> [What you will do]
Give back each entry word for word, but drop the images.

> [Source records]
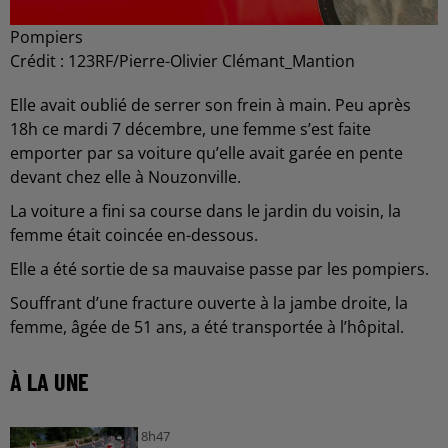
Pompiers
Crédit :
123RF/Pierre-Olivier Clémant_Mantion
Elle avait oublié de serrer son frein à main. Peu après
18h ce mardi 7 décembre, une femme s’est faite
emporter par sa voiture qu’elle avait garée en pente
devant chez elle à Nouzonville.
La voiture a fini sa course dans le jardin du voisin, la
femme était coincée en-dessous.
Elle a été sortie de sa mauvaise passe par les pompiers.
Souffrant d’une fracture ouverte à la jambe droite, la
femme, âgée de 51 ans, a été transportée à l’hôpital.
À LA UNE
8h47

> [Completed task]
Pompiers
Crédit :
123RF/Pierre-Olivier Clémant_Mantion
Elle avait oublié de serrer son frein à main. Peu après
18h ce mardi 7 décembre, une femme s’est faite
emporter par sa voiture qu’elle avait garée en pente
devant chez elle à Nouzonville.
La voiture a fini sa course dans le jardin du voisin, la
femme était coincée en-dessous.
Elle a été sortie de sa mauvaise passe par les pompiers.
Souffrant d’une fracture ouverte à la jambe droite, la
femme, âgée de 51 ans, a été transportée à l’hôpital.
À LA UNE
8h47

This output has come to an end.